I haven’t written a single real post in ages. Not that there is nothing to write about, mind you… Just never both time and motivation. And yet at this stage, seven years in, I think I’m long past the 6 month expiration date that comes with first-time blogging fevers… Anyway: thought I’d do some writing here for a change… My draft for the Great 21st Century Novel will wait until tomorrow.
I want to say it is all in my head, but I am practically sure there is something fundamentally different from Kyoto about the air in Tokyo (no, not just the smog). Summer is obvious: unlike Kyoto, Tokyo’s got a seafront and doesn’t feel like you are being slowly steamed in a giant rice-cooker with wakame on top; late Autumn and Winter are a bit more subtle: both places are cold and often rainy, but Tokyo always has this much crisper night air, with a dash of excitement and a whiff of possibilities, on any given day, at any given hour.

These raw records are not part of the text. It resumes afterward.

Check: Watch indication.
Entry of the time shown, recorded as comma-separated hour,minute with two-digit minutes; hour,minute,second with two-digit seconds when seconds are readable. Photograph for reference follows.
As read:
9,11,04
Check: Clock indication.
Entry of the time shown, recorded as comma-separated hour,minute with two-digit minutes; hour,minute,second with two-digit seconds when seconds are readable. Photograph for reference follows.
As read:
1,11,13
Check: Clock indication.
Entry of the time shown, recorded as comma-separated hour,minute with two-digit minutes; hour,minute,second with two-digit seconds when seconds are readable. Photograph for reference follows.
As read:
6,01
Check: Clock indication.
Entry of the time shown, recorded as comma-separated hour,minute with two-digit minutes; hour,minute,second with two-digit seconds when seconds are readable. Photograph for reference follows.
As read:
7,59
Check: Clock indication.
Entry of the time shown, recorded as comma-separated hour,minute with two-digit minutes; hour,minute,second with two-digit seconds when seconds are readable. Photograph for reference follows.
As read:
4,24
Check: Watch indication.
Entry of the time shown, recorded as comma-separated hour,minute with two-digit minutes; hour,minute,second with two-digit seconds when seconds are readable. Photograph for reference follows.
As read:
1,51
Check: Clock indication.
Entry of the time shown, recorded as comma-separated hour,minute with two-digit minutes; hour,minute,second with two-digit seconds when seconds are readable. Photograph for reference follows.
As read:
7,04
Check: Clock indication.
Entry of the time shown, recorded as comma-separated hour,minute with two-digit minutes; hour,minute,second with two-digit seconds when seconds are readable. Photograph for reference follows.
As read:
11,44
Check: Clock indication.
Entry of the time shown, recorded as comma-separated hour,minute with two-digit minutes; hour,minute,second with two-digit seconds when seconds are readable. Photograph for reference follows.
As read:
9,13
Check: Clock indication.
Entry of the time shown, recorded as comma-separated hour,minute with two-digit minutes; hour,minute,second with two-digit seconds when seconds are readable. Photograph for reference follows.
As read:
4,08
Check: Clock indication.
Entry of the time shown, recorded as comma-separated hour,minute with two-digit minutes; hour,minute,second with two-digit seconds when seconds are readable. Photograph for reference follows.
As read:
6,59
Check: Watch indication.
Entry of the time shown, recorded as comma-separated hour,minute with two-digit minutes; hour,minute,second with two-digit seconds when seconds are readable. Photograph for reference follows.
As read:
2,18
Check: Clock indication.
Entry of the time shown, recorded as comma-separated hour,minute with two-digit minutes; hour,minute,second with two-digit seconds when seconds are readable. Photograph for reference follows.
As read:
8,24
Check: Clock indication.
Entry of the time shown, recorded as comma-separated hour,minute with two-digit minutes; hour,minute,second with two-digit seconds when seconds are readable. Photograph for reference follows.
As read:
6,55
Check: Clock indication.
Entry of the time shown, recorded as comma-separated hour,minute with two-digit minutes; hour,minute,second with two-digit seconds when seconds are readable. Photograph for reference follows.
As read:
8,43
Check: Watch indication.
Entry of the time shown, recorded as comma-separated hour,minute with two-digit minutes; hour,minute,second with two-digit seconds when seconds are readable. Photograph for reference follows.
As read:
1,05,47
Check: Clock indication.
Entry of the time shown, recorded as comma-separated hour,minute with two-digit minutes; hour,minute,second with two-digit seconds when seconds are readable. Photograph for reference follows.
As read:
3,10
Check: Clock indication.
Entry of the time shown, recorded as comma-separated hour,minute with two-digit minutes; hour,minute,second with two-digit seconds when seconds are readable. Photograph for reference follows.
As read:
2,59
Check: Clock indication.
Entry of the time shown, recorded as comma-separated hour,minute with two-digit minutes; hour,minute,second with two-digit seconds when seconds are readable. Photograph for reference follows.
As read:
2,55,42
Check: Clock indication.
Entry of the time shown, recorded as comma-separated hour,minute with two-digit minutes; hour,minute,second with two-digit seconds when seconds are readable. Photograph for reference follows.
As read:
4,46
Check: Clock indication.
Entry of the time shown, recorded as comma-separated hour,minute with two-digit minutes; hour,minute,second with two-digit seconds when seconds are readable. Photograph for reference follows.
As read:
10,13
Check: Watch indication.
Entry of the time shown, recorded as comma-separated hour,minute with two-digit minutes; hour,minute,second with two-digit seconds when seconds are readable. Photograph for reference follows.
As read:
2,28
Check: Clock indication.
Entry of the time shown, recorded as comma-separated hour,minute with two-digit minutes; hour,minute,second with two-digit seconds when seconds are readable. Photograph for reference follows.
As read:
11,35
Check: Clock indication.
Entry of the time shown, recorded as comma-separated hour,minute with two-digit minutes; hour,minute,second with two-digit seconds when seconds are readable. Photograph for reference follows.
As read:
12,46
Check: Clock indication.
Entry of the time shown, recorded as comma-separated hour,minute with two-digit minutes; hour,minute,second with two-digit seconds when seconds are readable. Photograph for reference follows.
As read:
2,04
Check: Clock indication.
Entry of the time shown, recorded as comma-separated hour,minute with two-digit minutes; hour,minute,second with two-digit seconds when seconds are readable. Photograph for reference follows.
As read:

More importantly: Tokyo is a city, hell a Metropolis. Not a museum town, not a collection of temples, not a giant university dorm: a city with all sorts of people with all sorts of jobs able to have all sorts of conversations. Nobody fucking gives a fuck about what university you are attending and most people are happy to lead discussions beyond those wacky differences between wacky foreign customs and wacky Japanese customs. Is it just because the only people over the age of 30 in Kyoto are married, with kids, and probably go out once a year? No offense to all of the 20 year-olds that populate Kyoto’s nightlife and social circles, but I’m pretty sure you would make even 20-year-old me feel old and overly mature. Living in a city of tourists, shut-in natives and post-adolescent one-year exchange students, you tend to forget what it even feels to have a deep meaningful conversations with friends.
Just kidding, Kyoto life is totally OK. I have met many awesome people here. Plus: it was specifically selected on its heavy potential for a studious anchoritic doctoral life… Can’t say I failed there.
That being said, and assuming there is any more of Japan in my post-phd future, rest assured it will be Eastern Capital over Old Capital in a heartbeat.